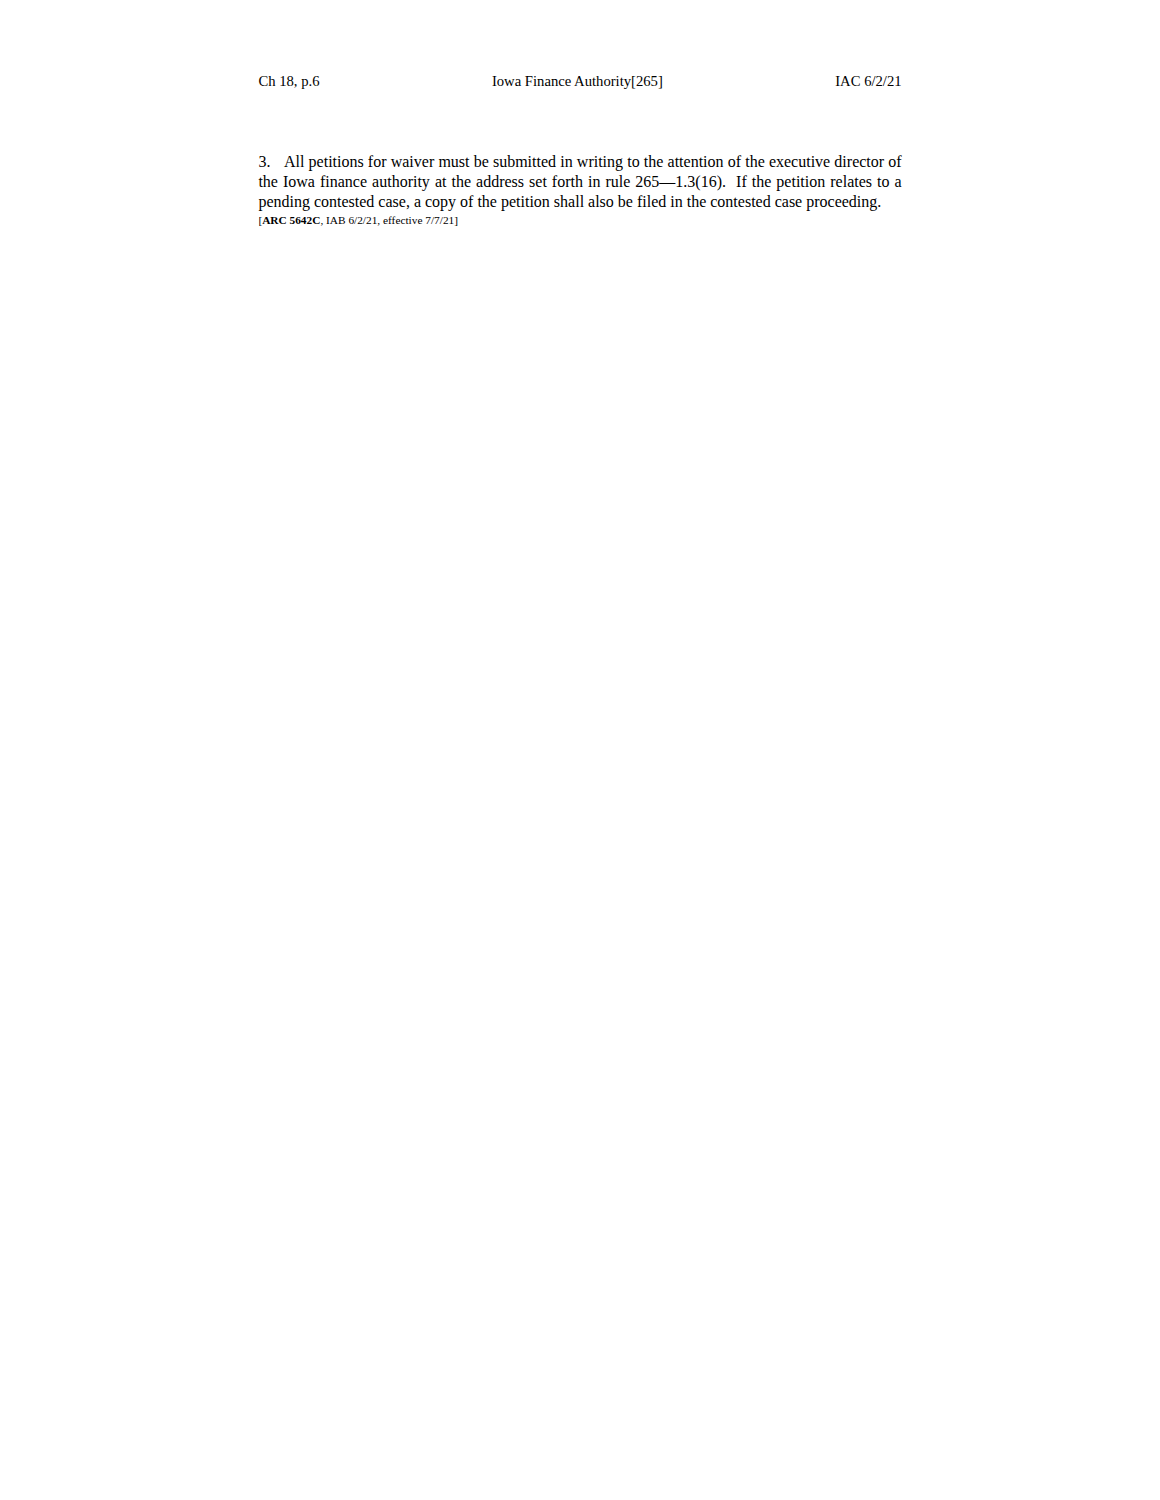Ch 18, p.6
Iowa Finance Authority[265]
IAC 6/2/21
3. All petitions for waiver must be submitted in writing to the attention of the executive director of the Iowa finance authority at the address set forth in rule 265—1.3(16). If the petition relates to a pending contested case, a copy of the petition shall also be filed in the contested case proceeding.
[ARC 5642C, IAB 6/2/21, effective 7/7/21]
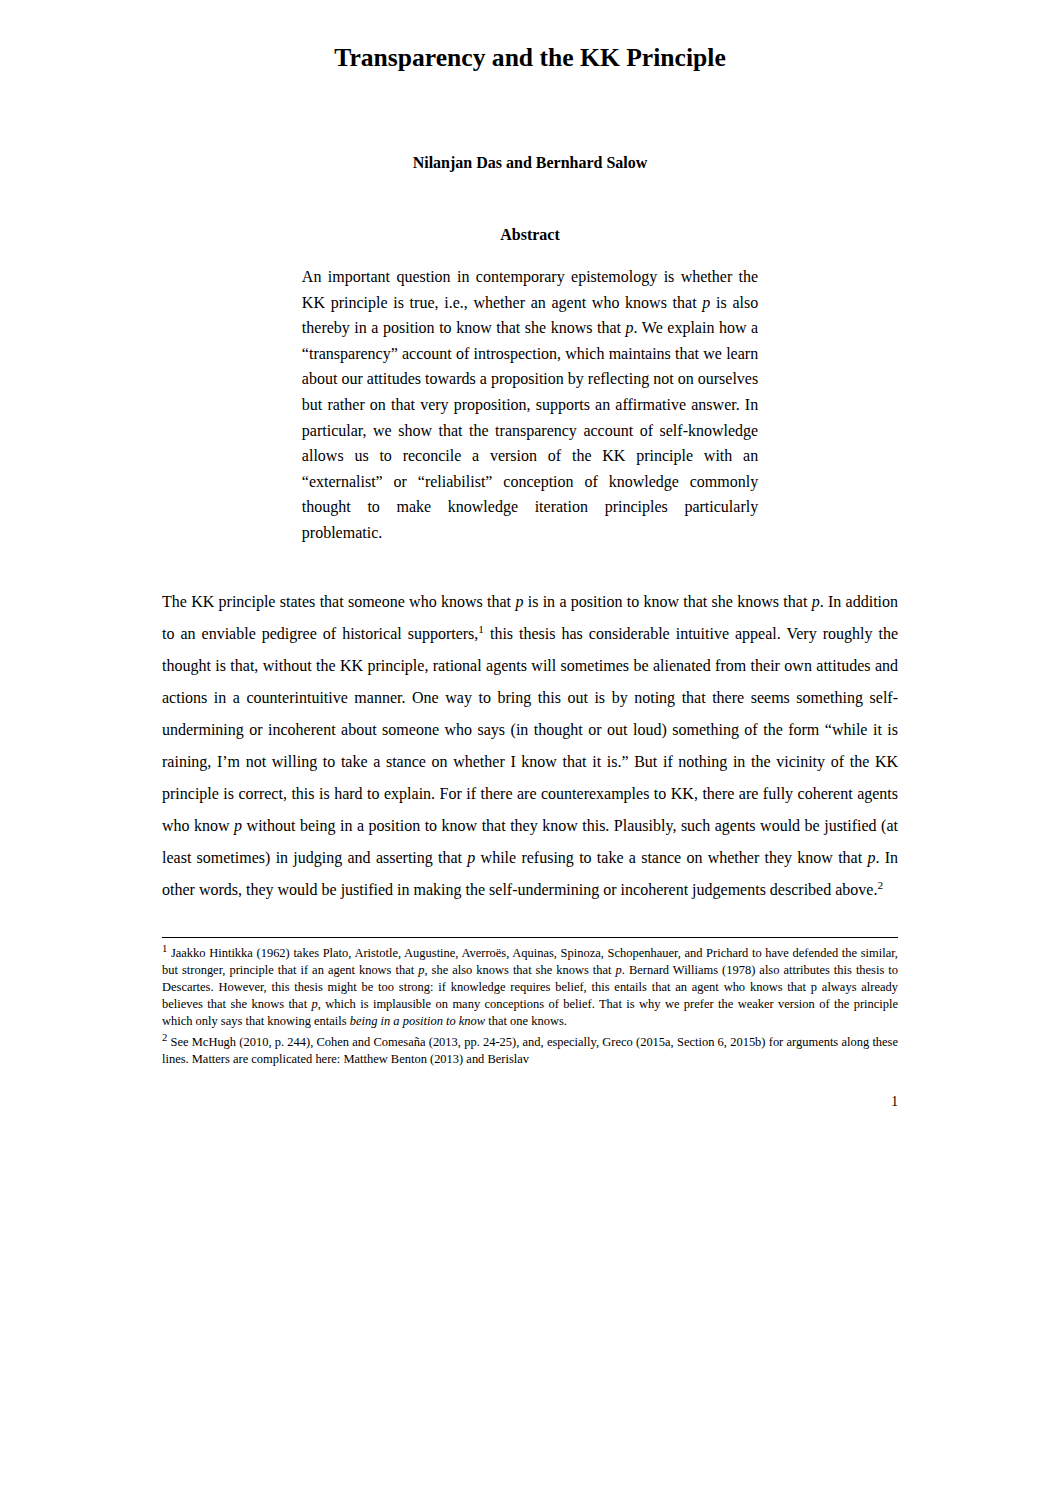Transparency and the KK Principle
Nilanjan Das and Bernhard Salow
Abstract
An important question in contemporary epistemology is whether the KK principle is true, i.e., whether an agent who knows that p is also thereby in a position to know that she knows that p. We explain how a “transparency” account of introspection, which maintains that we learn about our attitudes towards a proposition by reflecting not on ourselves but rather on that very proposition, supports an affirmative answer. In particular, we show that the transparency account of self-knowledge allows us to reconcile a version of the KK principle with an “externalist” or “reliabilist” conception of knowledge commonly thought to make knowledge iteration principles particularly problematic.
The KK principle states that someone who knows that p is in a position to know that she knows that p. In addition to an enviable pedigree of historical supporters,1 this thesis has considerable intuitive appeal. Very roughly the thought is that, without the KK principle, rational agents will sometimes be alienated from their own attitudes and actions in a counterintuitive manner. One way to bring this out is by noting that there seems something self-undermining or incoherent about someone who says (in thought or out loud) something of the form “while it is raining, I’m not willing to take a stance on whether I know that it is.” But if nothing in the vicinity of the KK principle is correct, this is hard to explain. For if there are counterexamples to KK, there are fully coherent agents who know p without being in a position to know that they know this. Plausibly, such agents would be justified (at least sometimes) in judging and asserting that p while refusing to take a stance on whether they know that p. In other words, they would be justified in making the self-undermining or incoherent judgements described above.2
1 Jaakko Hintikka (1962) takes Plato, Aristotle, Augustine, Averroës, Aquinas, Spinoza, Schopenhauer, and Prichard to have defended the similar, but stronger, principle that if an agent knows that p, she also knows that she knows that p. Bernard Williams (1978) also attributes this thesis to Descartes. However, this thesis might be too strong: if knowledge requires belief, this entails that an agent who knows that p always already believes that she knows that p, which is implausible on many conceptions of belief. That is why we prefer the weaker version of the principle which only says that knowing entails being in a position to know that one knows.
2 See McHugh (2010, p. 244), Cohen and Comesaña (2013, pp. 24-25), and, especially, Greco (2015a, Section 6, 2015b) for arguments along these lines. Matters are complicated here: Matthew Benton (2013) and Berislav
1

++++

PROBLEM
Search the preceding listing for "attitudes" and extract every line where it is found.

COMPLETED EXERCISE
An important question in contemporary epistemology is whether the KK principle is true, i.e., whether an agent who knows that p is also thereby in a position to know that she knows that p. We explain how a “transparency” account of introspection, which maintains that we learn about our attitudes towards a proposition by reflecting not on ourselves but rather on that very proposition, supports an affirmative answer. In particular, we show that the transparency account of self-knowledge allows us to reconcile a version of the KK principle with an “externalist” or “reliabilist” conception of knowledge commonly thought to make knowledge iteration principles particularly problematic.
The KK principle states that someone who knows that p is in a position to know that she knows that p. In addition to an enviable pedigree of historical supporters,1 this thesis has considerable intuitive appeal. Very roughly the thought is that, without the KK principle, rational agents will sometimes be alienated from their own attitudes and actions in a counterintuitive manner. One way to bring this out is by noting that there seems something self-undermining or incoherent about someone who says (in thought or out loud) something of the form “while it is raining, I’m not willing to take a stance on whether I know that it is.” But if nothing in the vicinity of the KK principle is correct, this is hard to explain. For if there are counterexamples to KK, there are fully coherent agents who know p without being in a position to know that they know this. Plausibly, such agents would be justified (at least sometimes) in judging and asserting that p while refusing to take a stance on whether they know that p. In other words, they would be justified in making the self-undermining or incoherent judgements described above.2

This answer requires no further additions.